The rocks didn’t look too bad from where we were standing; besides, I was indestructible so far. I never got hurt despite the state I would get myself into. I’d never been attacked or in a bad accident. These things only happened to people least expecting it. I’d wandered through dangerous areas at night alone, got into cars with strangers for a ride home, then ended up drinking with them, or let people I’d only just met come back to wherever I was staying and had sex with them. I drank a full bottle of rum once and took lots of pills from the junkie that used to live across the landing from me, and slept it off in my bed for two days, without a front door, because the fire brigade had knocked it down when a neighbour found me sitting on the window ledge shouting down that I was going to jump off. Nothing ever happened; someone was watching over me. I felt it was safe to take risks. It’s people who love their lives who are most at risk.

I felt all this as we climbed the hill to the rope.

When we first got up there, without even pausing, without edging forward to check out the drop, Jim walked straight to the rope and swung off, plunging into the water. He made an enormous splash, much bigger than the boy. When he came up, which seemed like ages, he made lots of noise, cheering and laughing.

‘HURTS YOUR BLOODY CHEST! BETTER WATCH OUT, GIRLS! FFFUUCKK!’ He swept his hair back off his face, blew out his nose into his hand and generally made a big song and dance. You had to admire the big fellow though, he was harder than the rest of us. Then I looked at the Danes and Scotty, and thought that they didn’t take much beating.

After Jim’s jump, the rest of us edged forward to look at the rocks. They looked treacherous now that we were on top of them. The drop appeared much further than from down in the pool, maybe some fifty feet or even more, and the pool looked tiny and narrow. The rocks formed a craggy ledge that seemed as long as a diving board, and could only be cleared when in full mid-swing, otherwise you would fall back and
bang
into them, doing some serious damage. Once out on the rope, if you missed the opportunity to drop at the right time, you couldn’t expect to let go later because the rocky ledge would be jutting out beneath you.

‘HA HA! YOU’VE BROUGHT THIS ON YOURSELVES, YOU LOT!’ Jim basked in his own glory.

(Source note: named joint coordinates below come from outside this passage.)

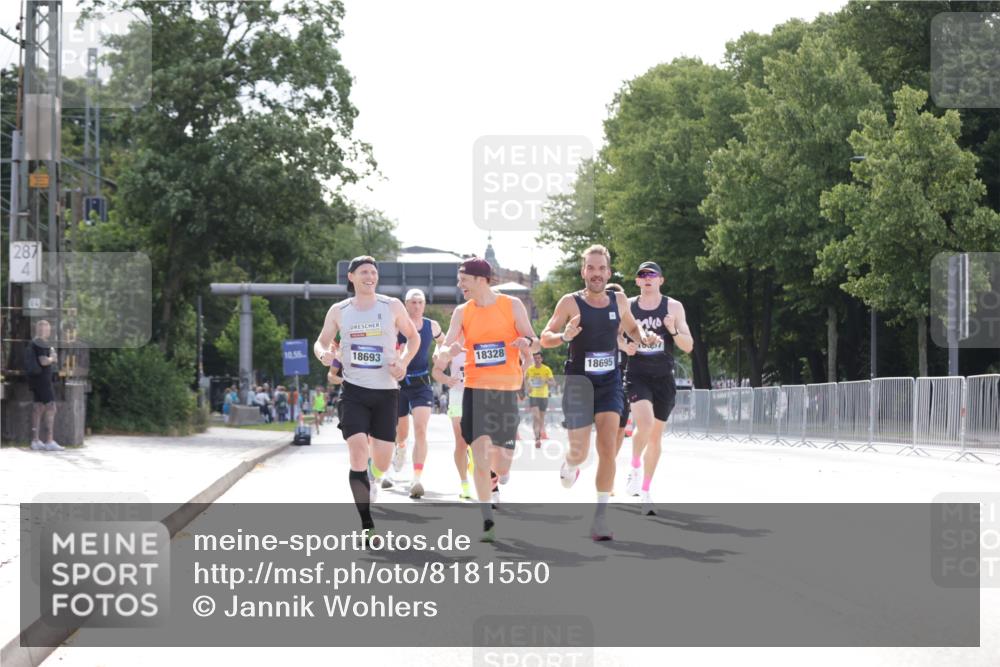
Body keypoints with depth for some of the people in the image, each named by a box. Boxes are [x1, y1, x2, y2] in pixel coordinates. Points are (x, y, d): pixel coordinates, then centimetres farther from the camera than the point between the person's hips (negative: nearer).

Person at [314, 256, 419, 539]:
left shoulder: (392, 306, 1)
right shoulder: (339, 311, 3)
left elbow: (413, 337, 12)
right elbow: (321, 342, 12)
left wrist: (403, 362, -7)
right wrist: (324, 354, -12)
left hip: (386, 391, 1)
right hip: (354, 390, -1)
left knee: (383, 459, 2)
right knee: (358, 452, -16)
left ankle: (374, 478, 43)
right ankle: (367, 524, -10)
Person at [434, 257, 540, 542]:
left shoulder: (512, 305, -1)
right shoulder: (462, 312, 3)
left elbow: (534, 344, 1)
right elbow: (444, 352, -3)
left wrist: (527, 342, -23)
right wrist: (447, 353, -27)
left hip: (507, 389, 0)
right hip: (475, 389, 0)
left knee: (504, 457, 6)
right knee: (480, 454, -13)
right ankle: (488, 521, -10)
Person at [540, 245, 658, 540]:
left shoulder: (619, 300, 4)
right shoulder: (570, 303, -7)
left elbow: (632, 327, 23)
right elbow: (545, 338, -6)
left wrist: (643, 336, 1)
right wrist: (564, 336, -27)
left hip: (610, 383, 2)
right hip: (578, 382, -2)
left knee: (607, 447, -12)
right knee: (579, 452, -3)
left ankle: (600, 517, -7)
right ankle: (569, 465, 37)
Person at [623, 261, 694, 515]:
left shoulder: (673, 307, 1)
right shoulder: (627, 306, 3)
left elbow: (688, 346, 0)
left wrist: (674, 331, -20)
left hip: (663, 379, 2)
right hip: (637, 376, -1)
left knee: (656, 435, 8)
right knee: (645, 422, -26)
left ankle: (645, 491, 21)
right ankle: (634, 468, -1)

He was right, we had brought it on ourselves and we’d look foolish not to complete it. I was still fairly confident, if a little less gung-ho than on the way up. I noticed that Scotty had gone quiet since Jim had jumped, and we began examining the surrounding area. I could feel my heart pumping with adrenalin and my mouth getting dry and thirsty.

‘What do you think?’ I asked Karin, as the three of us edged forward as far as we could before we started sliding down. We held onto each other slightly. Scotty stood behind, leaning against a tree, his hands down the front of his shorts, shivering slightly, looking like a little boy at the side of a swimming bath.

‘I don’t fucking like it, are we crazy?’ Karin muttered.

I loved it when the Danes let loose a little.

‘Why the fuck are we doing it?’ said Andrea.

We were all charged up now and exhilarated by the danger and anticipation, though I knew there was no way the Danes could do it, not unless Jim held their hands. Even then, it was so unlikely.